While it makes me look like I'm stalking him, Walt Hickey is doing some of the more fun data analysis on the new FiveThirtyEight. His recent April 13 article examined features from the entire canon of Bob Ross paintings and he happily made this data available within days. The data is stored as a rectangular matrix of episodes or pieces by rows and the specific features as columns. A piece like "Mountain-By-The-Sea" from Season 9, Episode 12 is coded as containing 10 features: "beach", "bushes", "clouds", "cumulus", "deciduous", "mountain", "ocean", "snowy mountain", "tree", and "waves".
To a network scientist like me, this is a common way of storing relationships. We typically imagine social networks as people connected to other people via friendship links, but we can also create many other kinds of networks like people connected to employers or the ingredients contained within recipes. These latter two networks are called "bipartite networks" because they involve two distinct types of nodes (people and employers, ingredients and recipes). We can create a bipartite network of paintings from Hickey's data where a painting is connected to its features and these features are in turn shared with some other paintings. In the figure below, we can see that some features like trees are highly central (bigger text meaning more paintings having that feature). Conversely, features like "beach", "ocean", or "waves" are more peripheral on the upper left.

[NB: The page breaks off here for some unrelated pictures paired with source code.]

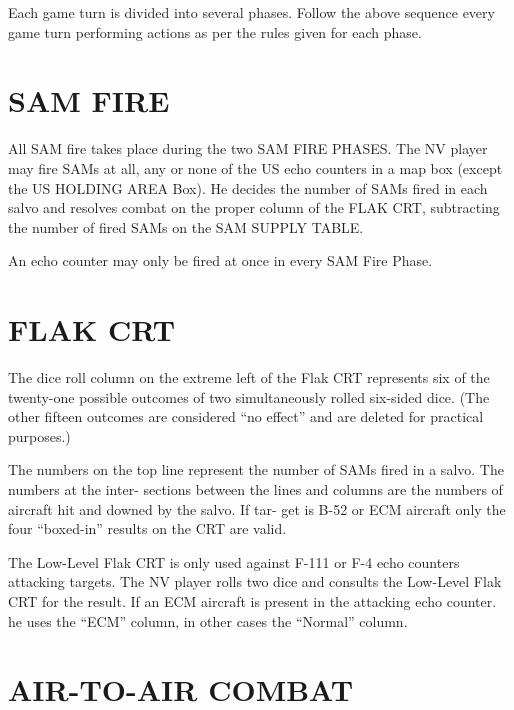 Each game turn is divided into
several phases. Follow the above
sequence every game turn performing
actions as per the rules given for each
phase.

\section*{SAM FIRE}
All SAM fire takes place during the
two SAM FIRE PHASES. The NV
player may fire SAMs at all, any or
none of the US echo counters in a map
box (except the US HOLDING AREA
Box). He decides the number of SAMs
fired in each salvo and resolves
combat on the proper column of the
FLAK CRT, subtracting the number
of fired SAMs on the SAM SUPPLY
TABLE.

An echo counter may only be fired
at once in every SAM Fire Phase.
\section*{FLAK CRT}

The dice roll column on the extreme
left of the Flak CRT represents six of
the twenty-one possible outcomes of
two simultaneously rolled six-sided
dice. (The other fifteen outcomes are
considered ``no effect'' and are
deleted for practical purposes.)

The numbers on the top line
represent the number of SAMs fired
in a salvo. The numbers at the inter-
sections between the lines and
columns are the numbers of aircraft
hit and downed by the salvo. If tar-
get is B-52 or ECM aircraft only the
four ``boxed-in'' results on the CRT
are valid.

The Low-Level Flak CRT is only
used against F-111 or F-4 echo
counters attacking targets. The NV
player rolls two dice and consults the
Low-Level Flak CRT for the result. If
an ECM aircraft is present in the
attacking echo counter. he uses the
``ECM'' column, in other cases the
``Normal'' column.

\section*{AIR-TO-AIR COMBAT}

For example, while the "Mountain-By-The-Sea" is described by the 10 features mentioned above, other paintings share some of these same features. There are 26 other paintings such as "Surf's Up" and "High Tide" also contain "beach" features, and these beach-related paintings also have other features that they share in common with still other paintings. But "Mountain-By-The-Sea" is indirectly connected to "Mountain In and Oval" via "bushes".
Performing a mathematical operation to convert the bipartite network into a more traditional network, we can connect these paintings directly to each other if they share a feature in common. In addition to having "bushes" in common, "Mountain-By-The-Sea" and "Mountain In and Oval" also have "clouds", "cumulus", "deciduous", "mountain", and "tree" in common. The mathematical operation assigns the relationship between "Mountain-By-The-Sea" and "Mountain In and Oval" a score of 6 because they share 6 features in common.
While Ross was a prolific painter, we well know that some features like trees occur more often than others. As a result, almost every painting is connected to every other painting by at least one feature, which isn't terribly interesting to visualize as it would be a big "hairball." Instead, we can take advantage of the fact that paintings have different levels of similarity to each other. We'll use the SBV backbone algorithm developed by some of my network science colleagues at Northeastern University to extract only those relationships between paintings that are particiularly interesting and then visualize the resulting network.
Using an excellent network visualization tool called Gephi, I layed the network out and colored it below. Again, a painting (represented as a label below) is connected to another painting if they both share features in common. The SBV algorithm removed some links that should be present, but we can interpret the remaining links to be the "most important" links. I then used Gephi's modularity function to discover "subcommunities" within this network that are highly similar to each other. These communities are represented by the six colors below.
Red These are ocean scenes which are not unusual in Ross's repertoire --- there are many paintings in here --- but they share few features with other paintings in his oeuvre. Note that "Mountain by the Sea" is one of the three paintings that connect this group back to the rest.
Yellow These are the "waterfall" paintings.
Green These are the "mountain" paintings.
Purple These are the "snow" paintings.
Light blue These are the "homes" paintings.
Dark blue Something of a catchall.
We can also compute the "entropy" of all the features Ross used in a given season. Entropy is a way of measuring how disorganized a system is; in our case, how many times each feature appears in a season. If the same features we used exactly once, then the entropy would be 0. If different features were used different amounts, then the entropy would be high. Basically, entropy is another way of measuring how experimential or diverse Ross's work was in a given season by how many different features he used.
The first two seasons have very low entropy, suggesting a very conservative approach. Season 3 and 4 see a drastic departure in style and much higher entropy (more experimentation) before falling again in Seasons 5 through 7 to a more conservative set of features again. Season 8 shows another surge in experimentation --- different features being used in different amounts during the season. Season 13 shows some retrenchment back to more conservative habits followed again by a more experimental season. But in general, there's a pattern of low entropy in the early years, a middle period of high levels of experimentation, followed in the later years by a consistent but moderate level of differentiation.